Our temperature sweep IS on-policy generation:
- The model generates its own rejected examples at various temperatures
- These are from the model's ACTUAL distribution, not synthetic
- The preference signal is: "your own default (t=0.1) is worse than
  your own exploration (t=0.8) or the target response"

This is why the temperature sweep works better than scripting
rejected examples: the rejections come from the model itself, so
the gradient tells the model exactly what to change about ITS OWN
behavior, not some hypothetical other model's behavior.

## DPO Failure Mode: Preferred Likelihood Reduction

Smaug (Pal et al., 2024) found standard DPO can reduce the
likelihood of PREFERRED examples, not just rejected ones. Both
get pushed down. DPOP adds a positive term to fix this.

For our system: monitor preferred response likelihood during
training. If it's DECREASING, the DPO/ORPO loss is misbehaving.
Switch to DPOP loss or increase the SFT component of ORPO.

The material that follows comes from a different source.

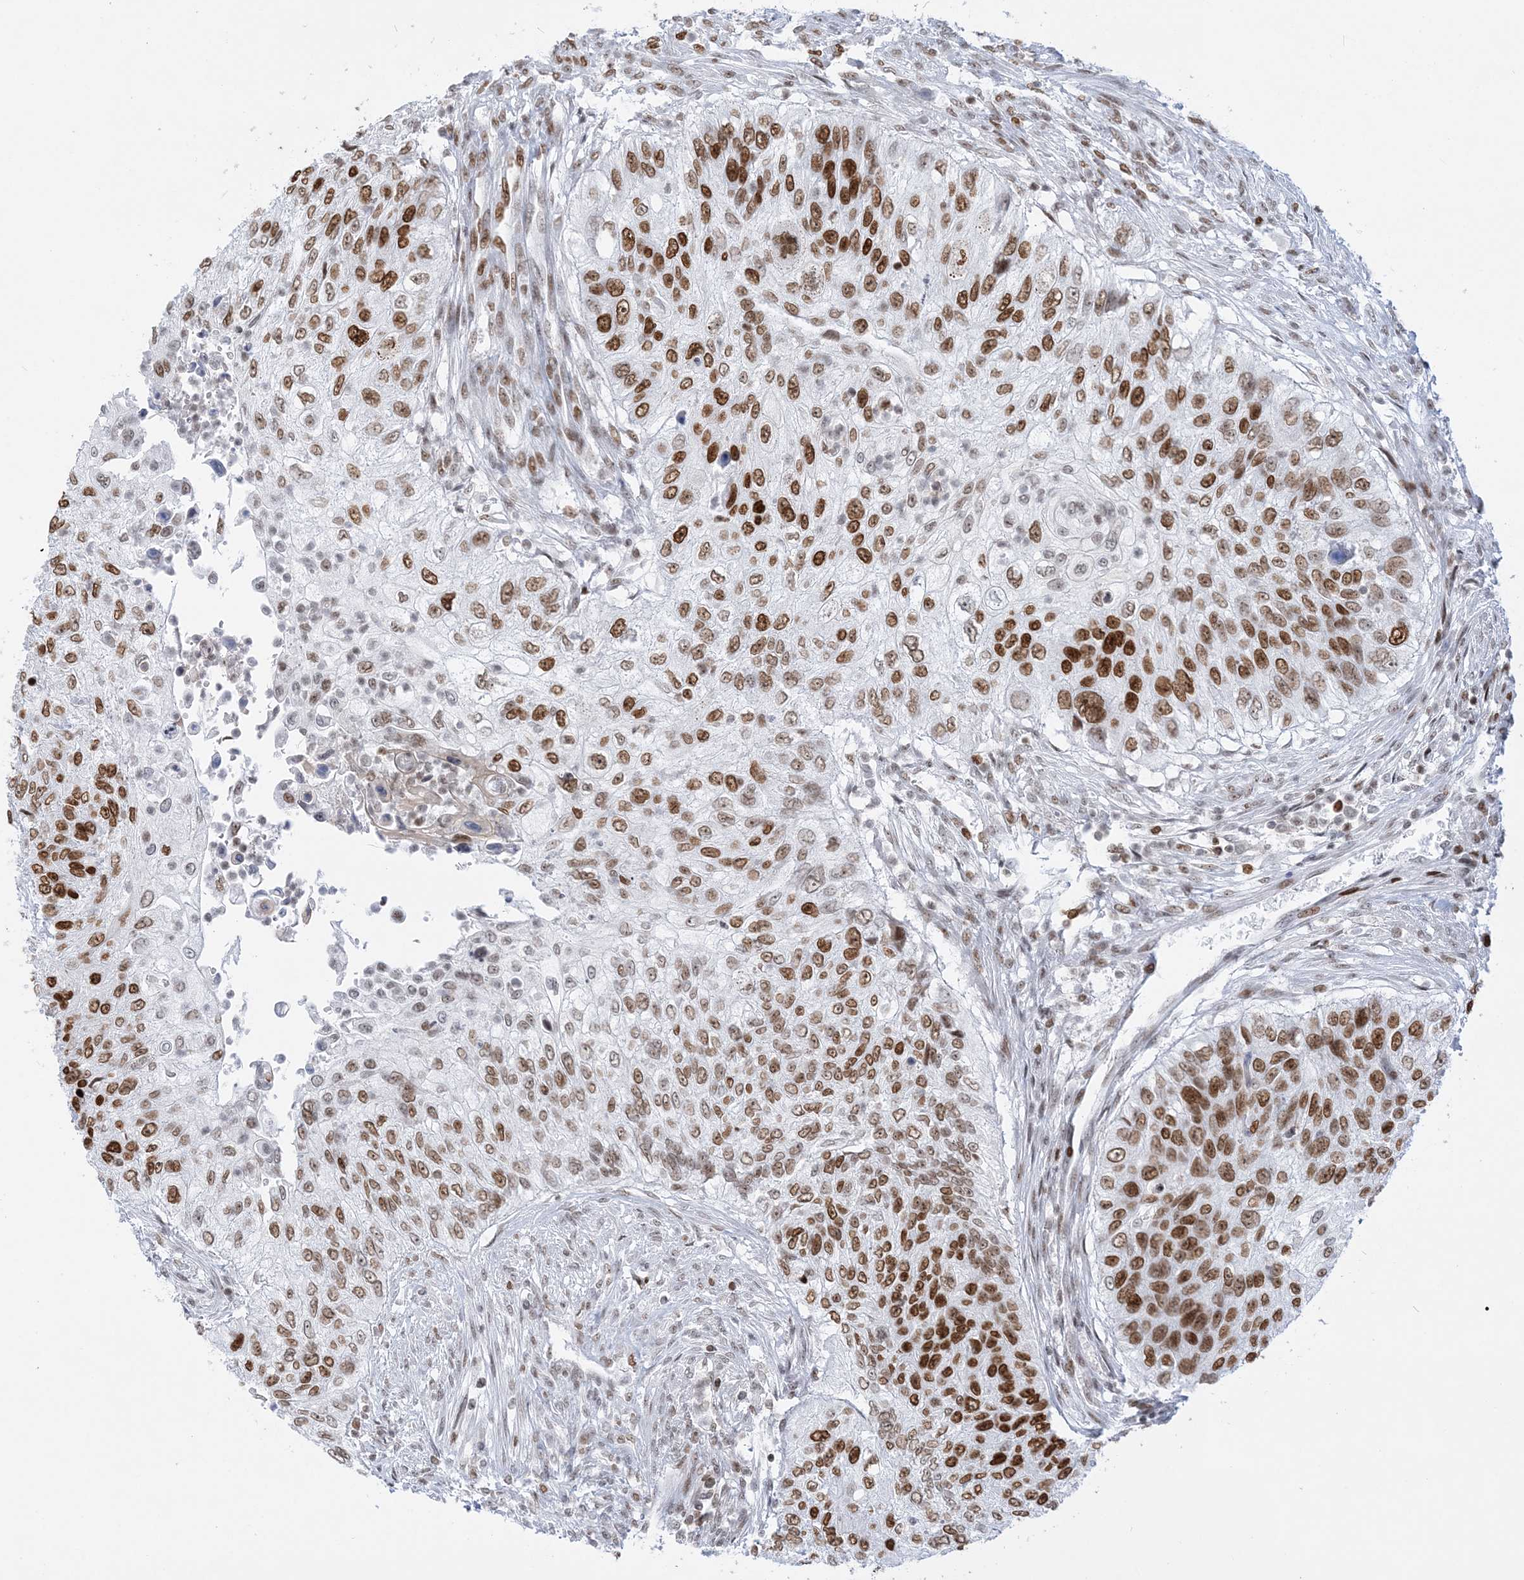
{"staining": {"intensity": "strong", "quantity": ">75%", "location": "nuclear"}, "tissue": "urothelial cancer", "cell_type": "Tumor cells", "image_type": "cancer", "snomed": [{"axis": "morphology", "description": "Urothelial carcinoma, High grade"}, {"axis": "topography", "description": "Urinary bladder"}], "caption": "Immunohistochemical staining of human urothelial cancer shows high levels of strong nuclear staining in about >75% of tumor cells.", "gene": "DDX21", "patient": {"sex": "female", "age": 60}}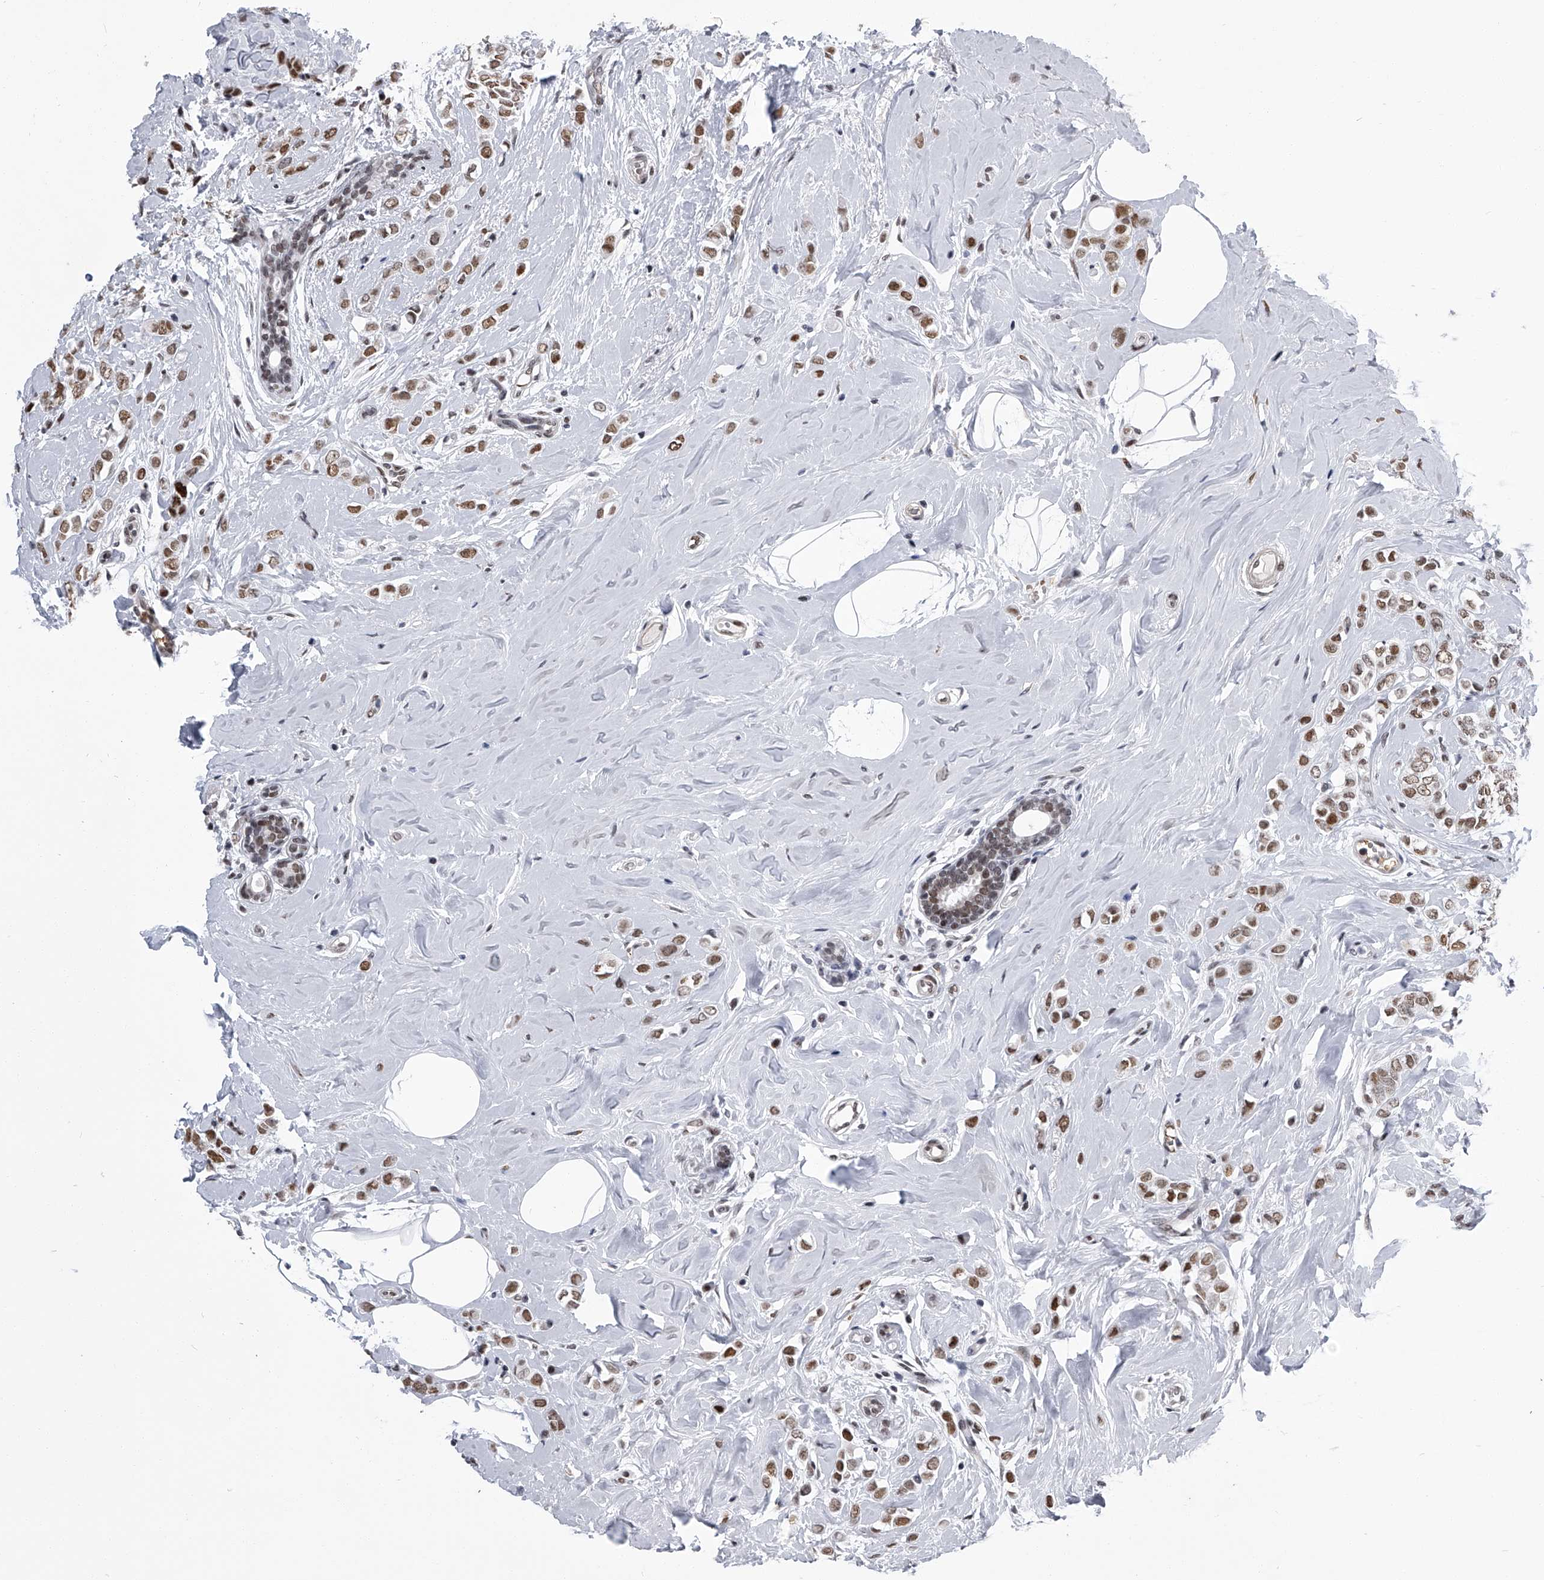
{"staining": {"intensity": "moderate", "quantity": ">75%", "location": "nuclear"}, "tissue": "breast cancer", "cell_type": "Tumor cells", "image_type": "cancer", "snomed": [{"axis": "morphology", "description": "Lobular carcinoma"}, {"axis": "topography", "description": "Breast"}], "caption": "Brown immunohistochemical staining in human breast cancer exhibits moderate nuclear positivity in approximately >75% of tumor cells.", "gene": "SIM2", "patient": {"sex": "female", "age": 47}}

## Multiple DPO Variants Exist

The field is actively iterating:
- DPO: basic preference optimization
- DPOP: fixes preferred likelihood reduction
- ORPO: combines SFT + preference in one loss
- Iterative DPO: adds NLL term, iterates
- Online DPO: on-policy generation between iterations

We should start with ORPO (simplest, combines SFT + preference)
and only switch to a more complex variant if we observe specific
failure modes (preferred likelihood reduction, sycophancy, etc.).